This project focuses on building a neural network model to perform optical character recognition (OCR) on handwritten digits from the MNIST database. The primary objective is to achieve high accuracy on the test set.
-
Data Preprocessing: The dataset will be loaded from
torchvision.datasets
, converted to tensors, normalized, and flattened using PyTorch methods. ADataLoader
will be created for efficient data loading during training. -
Data Visualization and Exploration: Visualization of the dataset will be performed to understand the input format. Exploration of the data's size and shape will aid in preprocessing decisions. Any necessary preprocessing steps will be justified.
-
Neural Network Implementation: A neural network will be built using PyTorch to predict the class of each input image. An optimizer will be defined to update the network's weights during training. The network will be trained using the training DataLoader.
-
Model Evaluation and Tuning: The accuracy of the neural network on the test set will be evaluated. Model hyperparameters and architecture will be tuned to achieve high accuracy on the test set.
-
Improved Model: Changes to hyperparameters or architecture will be made to improve model performance. The goal is to achieve 96% accuracy on the test set.

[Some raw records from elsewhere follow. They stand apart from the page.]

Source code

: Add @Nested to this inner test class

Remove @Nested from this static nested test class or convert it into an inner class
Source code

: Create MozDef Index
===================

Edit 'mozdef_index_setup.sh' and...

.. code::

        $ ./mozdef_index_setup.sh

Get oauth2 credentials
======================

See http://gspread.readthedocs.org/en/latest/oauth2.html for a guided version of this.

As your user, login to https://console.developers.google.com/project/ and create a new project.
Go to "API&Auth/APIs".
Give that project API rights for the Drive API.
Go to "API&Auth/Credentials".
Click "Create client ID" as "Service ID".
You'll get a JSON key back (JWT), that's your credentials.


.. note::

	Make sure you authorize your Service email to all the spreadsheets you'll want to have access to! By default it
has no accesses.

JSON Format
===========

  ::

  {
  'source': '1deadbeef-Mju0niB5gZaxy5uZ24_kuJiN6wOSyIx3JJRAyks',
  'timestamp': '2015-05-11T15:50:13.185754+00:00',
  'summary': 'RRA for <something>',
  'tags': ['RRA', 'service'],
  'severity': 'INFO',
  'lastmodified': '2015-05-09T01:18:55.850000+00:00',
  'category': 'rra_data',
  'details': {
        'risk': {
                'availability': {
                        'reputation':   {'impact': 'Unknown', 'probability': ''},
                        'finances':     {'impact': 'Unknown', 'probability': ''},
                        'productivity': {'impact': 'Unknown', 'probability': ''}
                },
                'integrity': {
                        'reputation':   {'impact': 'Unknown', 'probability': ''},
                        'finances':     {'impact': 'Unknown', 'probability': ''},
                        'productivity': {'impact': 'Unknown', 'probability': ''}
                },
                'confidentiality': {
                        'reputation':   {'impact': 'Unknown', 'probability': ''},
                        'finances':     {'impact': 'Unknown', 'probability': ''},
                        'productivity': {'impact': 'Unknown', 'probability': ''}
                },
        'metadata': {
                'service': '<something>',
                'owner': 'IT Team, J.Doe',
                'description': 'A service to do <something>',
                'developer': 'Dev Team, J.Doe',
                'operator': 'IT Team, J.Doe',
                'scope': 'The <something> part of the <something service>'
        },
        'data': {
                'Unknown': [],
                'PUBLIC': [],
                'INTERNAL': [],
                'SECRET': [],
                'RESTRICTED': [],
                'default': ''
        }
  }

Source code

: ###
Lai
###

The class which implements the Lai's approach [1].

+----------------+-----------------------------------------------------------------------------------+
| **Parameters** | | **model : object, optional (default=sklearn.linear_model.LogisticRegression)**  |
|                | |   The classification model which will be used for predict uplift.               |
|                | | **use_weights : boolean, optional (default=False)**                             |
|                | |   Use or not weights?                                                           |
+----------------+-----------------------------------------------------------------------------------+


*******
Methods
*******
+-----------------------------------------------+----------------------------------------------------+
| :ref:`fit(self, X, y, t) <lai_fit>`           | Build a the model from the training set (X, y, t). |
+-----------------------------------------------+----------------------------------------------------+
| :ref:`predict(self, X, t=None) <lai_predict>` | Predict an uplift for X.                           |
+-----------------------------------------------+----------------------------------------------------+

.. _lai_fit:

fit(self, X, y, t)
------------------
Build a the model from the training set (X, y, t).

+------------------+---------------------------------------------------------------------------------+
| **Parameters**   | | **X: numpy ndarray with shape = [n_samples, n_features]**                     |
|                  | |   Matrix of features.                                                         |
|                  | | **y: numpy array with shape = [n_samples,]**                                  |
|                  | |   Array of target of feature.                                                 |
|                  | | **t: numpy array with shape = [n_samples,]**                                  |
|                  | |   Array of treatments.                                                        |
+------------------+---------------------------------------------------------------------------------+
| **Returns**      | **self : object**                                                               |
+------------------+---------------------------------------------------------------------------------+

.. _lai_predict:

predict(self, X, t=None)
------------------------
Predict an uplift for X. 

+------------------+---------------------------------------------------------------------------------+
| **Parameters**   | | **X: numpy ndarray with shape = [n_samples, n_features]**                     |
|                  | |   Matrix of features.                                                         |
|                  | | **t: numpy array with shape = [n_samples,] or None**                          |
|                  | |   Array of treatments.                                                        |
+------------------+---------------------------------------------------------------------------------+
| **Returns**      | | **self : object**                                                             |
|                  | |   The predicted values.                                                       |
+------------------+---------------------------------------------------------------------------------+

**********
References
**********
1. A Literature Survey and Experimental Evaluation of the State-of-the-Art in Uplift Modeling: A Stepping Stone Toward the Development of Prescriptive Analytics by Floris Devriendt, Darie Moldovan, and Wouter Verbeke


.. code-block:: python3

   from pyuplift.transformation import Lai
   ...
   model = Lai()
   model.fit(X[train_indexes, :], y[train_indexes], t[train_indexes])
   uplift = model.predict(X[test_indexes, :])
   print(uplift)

- requirements.txt: Contains all required modules for the project.
- README.md: Provides an overview of the project, instructions, and steps involved.
- notebook.ipynb: Jupyter Notebook containing code implementation and explanations.
- First Model Evaluation:
- Accuracy: 94.53%
- Model after Hyperparameter Tuning:
- Accuracy: 96.62%
By following these components and steps, we aim to develop a robust neural network model for handwritten digit recognition, showcasing the effectiveness of deep learning in computer vision tasks. The project's progress will be documented in the notebook, facilitating reproducibility and experimentation.